Juste reduce the sleep times, e.g.:
"""
@@ -17,7 +17,7 @@
             os.unlink(fname)
         except OSError:
             pass
-        stime = 0.04 * random.randint(0, 4)
+        stime = 0.004 * random.randint(0, 4)
         time.sleep(stime)

@@ -50,7 +50,7 @@
         log.setLevel(logging.INFO)

         for ii in range(LOGCOUNT):
-            stime = 0.05 # * random.randint(0, 4)
+            stime = 0.005 # * random.randint(0, 4)
             time.sleep(stime)
             log.warning('Foo bar %d', ii)
"""

With this change, I can trigger a failure reliably in around 1s, and
my computer is rather slow.

> Isn't it simpler if I just replace the os.path.exists() calls with
> os.stat(), and check for ENOENT if an exception of type OSError or
> WindowsError occurs?

The problem is that it would leave a race window if the file is
changed between the time it's opened (I guess in
logging.FileHandler.__init__()) and the first call to stat().
John's patch is safe in this regard, thanks to fstat().
msg159070 - (view) Author: Vinay Sajip (vinay.sajip) * (Python committer) Date: 2012-04-23 20:02
[snip]
>With this change, I can trigger a failure reliably in around 1s, and
>my computer is rather slow.

I'm working in a VM, and although I can get John's script to fail more regularly (with the reduced timeouts and counts of 1000), a version of the test which I added to test_logging always succeeds. That code is:

    @unittest.skipUnless(threading, 'Threading required for this test.')
    def test_race(self):
        # Issue #14632 refers.
        def remove_loop(fname, tries):
            for _ in range(tries):
                try:
                    os.unlink(fname)
                except OSError:
                    pass
                time.sleep(0.004 * random.randint(0, 4))

        def cleanup(remover, fn, handler):
            handler.close()
            remover.join()
            if os.path.exists(fn):
                os.unlink(fn)

        fd, fn = tempfile.mkstemp('.log', 'test_logging-3-')
        os.close(fd)
        del_count = 1000
        log_count = 1000
        remover = threading.Thread(target=remove_loop, args=(fn, del_count))
        remover.daemon = True
        remover.start()
        h = logging.handlers.WatchedFileHandler(fn)
        self.addCleanup(cleanup, remover, fn, h)
        f = logging.Formatter('%(asctime)s: %(levelname)s: %(message)s')
        h.setFormatter(f)
        for _ in range(log_count):
            time.sleep(0.005)
            r = logging.makeLogRecord({'msg': 'testing' })
            h.handle(r)

I can't see why this always works, while John's script sometimes fails.

━━━━

Task statement — In the logging race thread, list every function defined with "def" in the test code.

The data —
━━━━

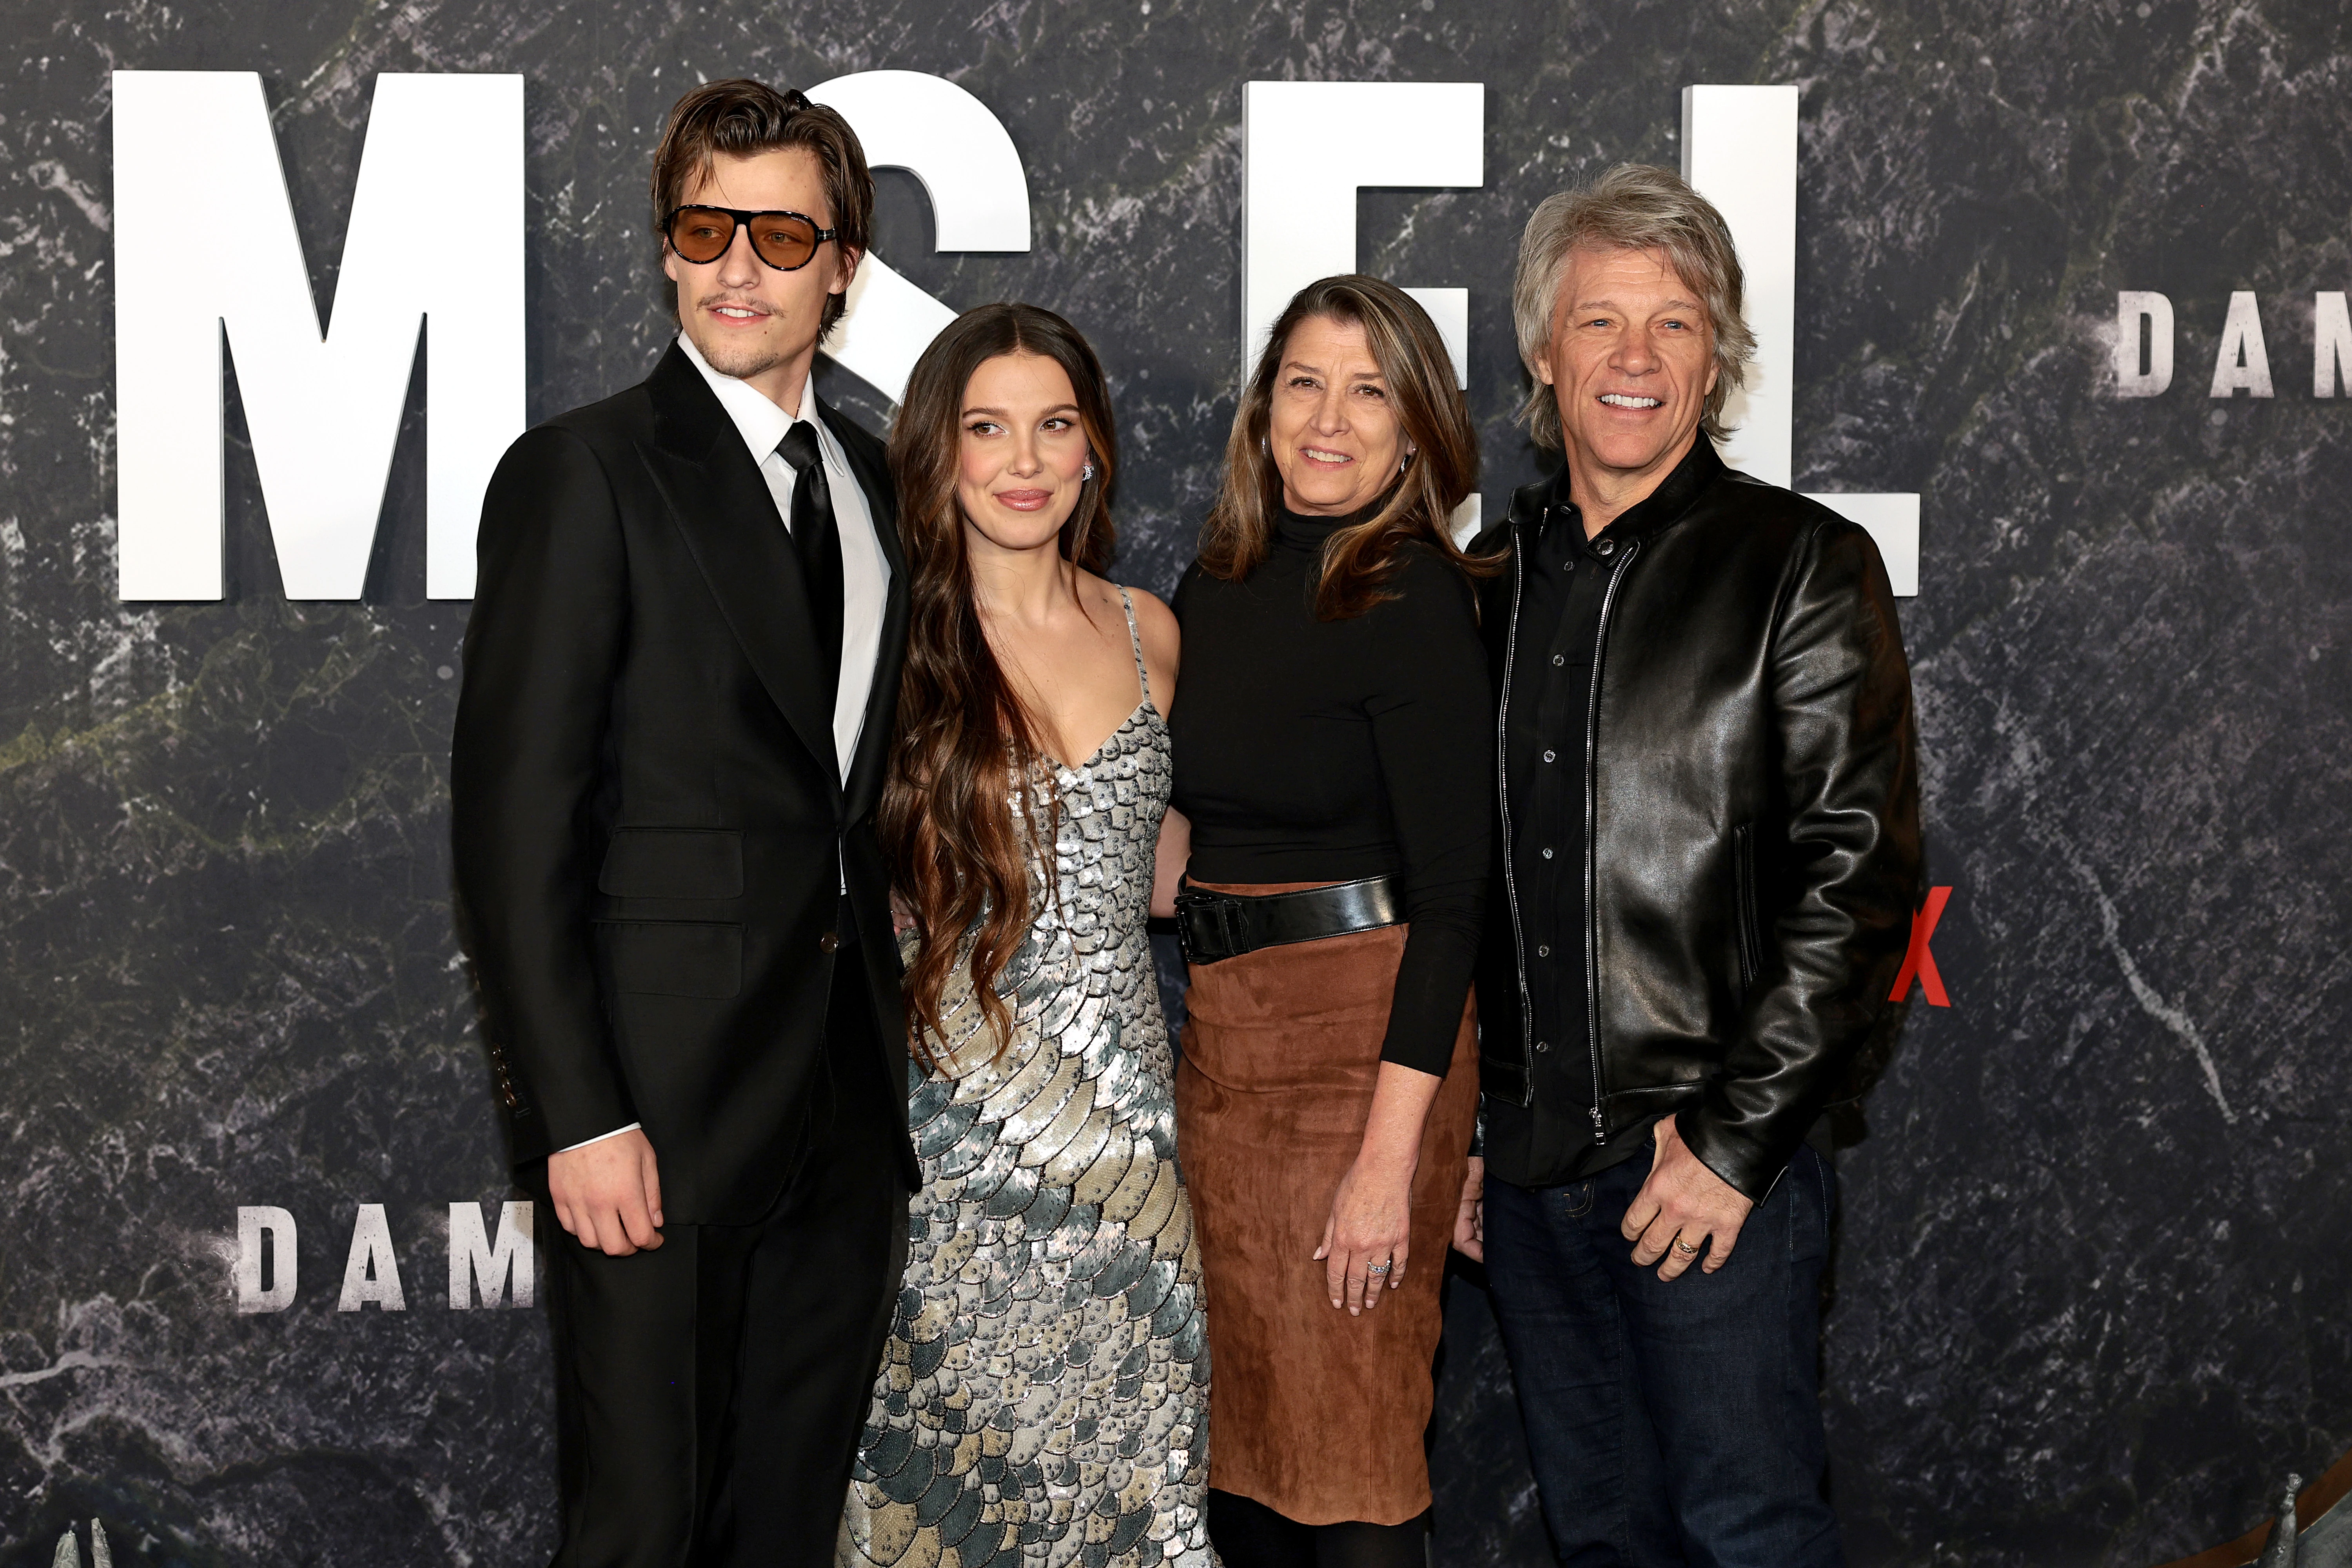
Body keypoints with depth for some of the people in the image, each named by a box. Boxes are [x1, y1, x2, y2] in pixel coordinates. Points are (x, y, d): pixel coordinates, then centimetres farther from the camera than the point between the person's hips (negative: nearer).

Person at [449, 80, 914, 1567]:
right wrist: (577, 1117, -17)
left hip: (849, 1102, 6)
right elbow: (515, 819, -12)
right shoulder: (583, 474, -7)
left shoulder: (875, 480, 13)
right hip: (663, 1107, -6)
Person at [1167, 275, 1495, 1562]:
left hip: (1361, 1039, -6)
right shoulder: (1215, 587, 7)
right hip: (1217, 1029, 6)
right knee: (1233, 1437, 13)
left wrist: (1389, 1159, -20)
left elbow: (1452, 893, -15)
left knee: (1345, 1456, 0)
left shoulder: (1413, 602, -12)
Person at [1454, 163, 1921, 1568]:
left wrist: (1736, 1136, -14)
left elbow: (1859, 880, -10)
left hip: (1719, 1156, -5)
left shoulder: (1804, 567, -5)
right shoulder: (1491, 576, 10)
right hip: (1526, 1158, 5)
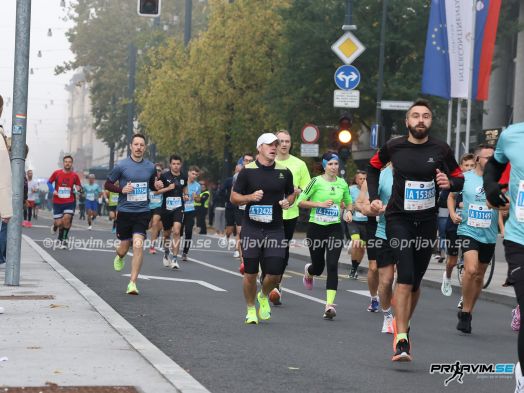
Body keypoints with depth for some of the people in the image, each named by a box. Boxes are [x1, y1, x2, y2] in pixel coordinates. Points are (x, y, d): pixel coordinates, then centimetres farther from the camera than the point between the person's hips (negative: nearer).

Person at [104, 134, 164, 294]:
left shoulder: (150, 166, 6)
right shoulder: (121, 165, -4)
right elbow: (107, 185, 3)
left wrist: (157, 186, -1)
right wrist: (121, 189, -15)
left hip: (142, 212, 1)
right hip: (124, 211, -1)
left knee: (138, 245, -16)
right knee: (124, 247, 9)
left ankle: (132, 283, -12)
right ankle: (119, 257, 49)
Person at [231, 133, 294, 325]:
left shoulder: (284, 172, 7)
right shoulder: (248, 171, -2)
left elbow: (291, 193, 21)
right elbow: (234, 197, 3)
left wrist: (287, 201, -2)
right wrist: (250, 197, -16)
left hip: (275, 229, 2)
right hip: (251, 228, -2)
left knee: (275, 272, -5)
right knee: (250, 273, 1)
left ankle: (264, 297, 27)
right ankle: (251, 309, 21)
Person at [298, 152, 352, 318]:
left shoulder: (342, 183, 5)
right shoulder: (316, 181, -7)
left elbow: (348, 202, 21)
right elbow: (301, 201, -7)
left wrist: (348, 211, 0)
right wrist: (320, 204, -17)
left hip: (335, 228, 2)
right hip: (316, 228, -2)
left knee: (332, 266, -12)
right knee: (318, 266, 9)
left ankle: (329, 305, -13)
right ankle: (308, 271, 49)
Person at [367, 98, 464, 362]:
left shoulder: (440, 150, -2)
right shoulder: (394, 147, -2)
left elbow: (460, 179, 9)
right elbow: (373, 167, 17)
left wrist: (449, 183, -14)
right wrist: (374, 197, 7)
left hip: (426, 221, 2)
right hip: (398, 219, -2)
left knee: (416, 280, 11)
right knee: (405, 276, -18)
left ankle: (402, 324, 35)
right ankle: (401, 339, -21)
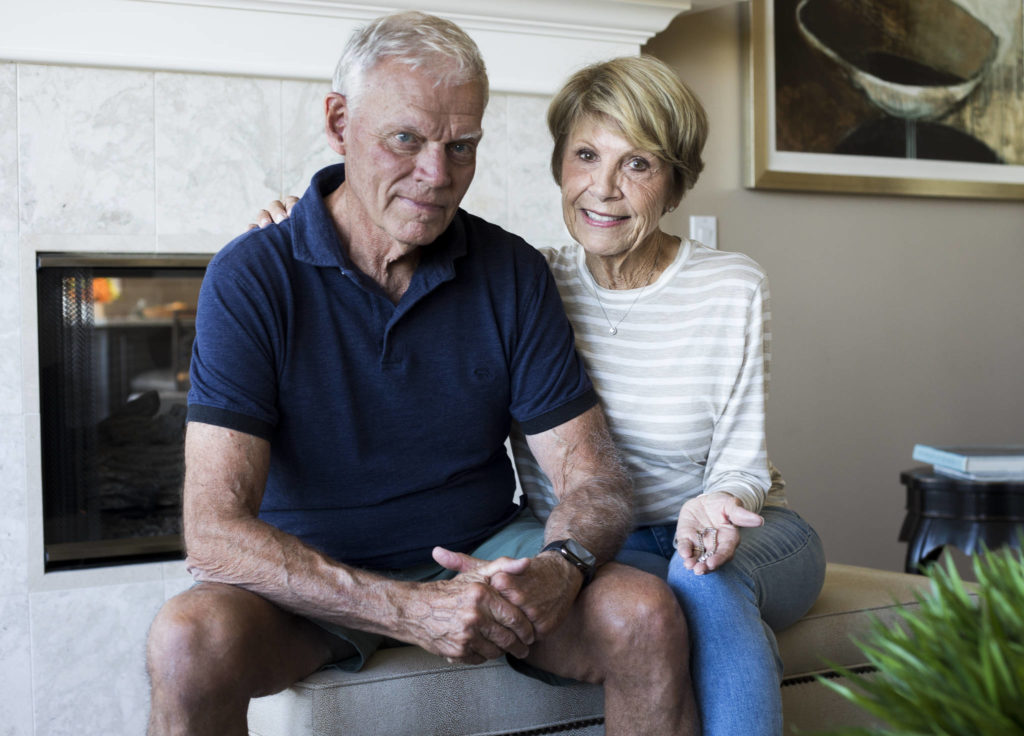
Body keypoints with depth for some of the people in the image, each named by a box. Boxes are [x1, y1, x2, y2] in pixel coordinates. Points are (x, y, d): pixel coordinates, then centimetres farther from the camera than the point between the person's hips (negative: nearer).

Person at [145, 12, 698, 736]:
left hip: (485, 555, 2)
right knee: (190, 638, -32)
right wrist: (407, 608, -32)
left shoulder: (513, 273, -2)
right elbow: (215, 530, -20)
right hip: (317, 578, -1)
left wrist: (562, 567, -27)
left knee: (648, 615, -25)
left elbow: (592, 475, -3)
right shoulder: (251, 277, -12)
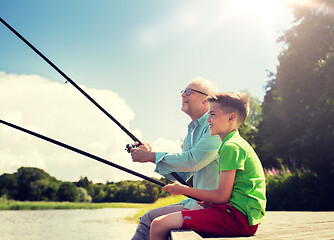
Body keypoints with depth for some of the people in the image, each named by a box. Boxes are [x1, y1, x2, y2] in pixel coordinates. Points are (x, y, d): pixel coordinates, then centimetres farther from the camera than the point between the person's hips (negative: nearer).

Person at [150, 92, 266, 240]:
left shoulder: (231, 146, -12)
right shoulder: (238, 143, 20)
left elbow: (222, 196, -14)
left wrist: (184, 190, -3)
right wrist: (210, 200, 11)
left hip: (238, 216, -11)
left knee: (159, 225, -17)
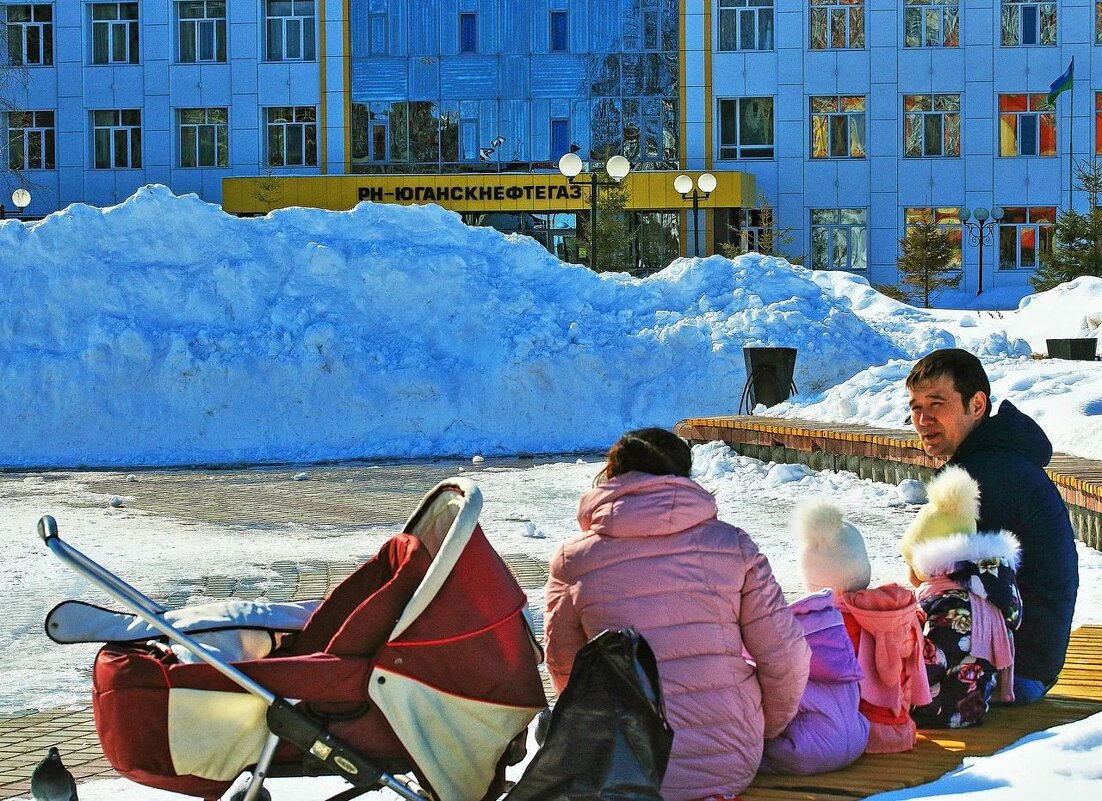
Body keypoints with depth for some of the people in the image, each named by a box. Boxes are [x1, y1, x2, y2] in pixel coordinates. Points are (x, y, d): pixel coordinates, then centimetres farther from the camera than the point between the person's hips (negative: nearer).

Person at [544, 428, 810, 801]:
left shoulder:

━━━━

Solution below — test_race, remove_loop, cleanup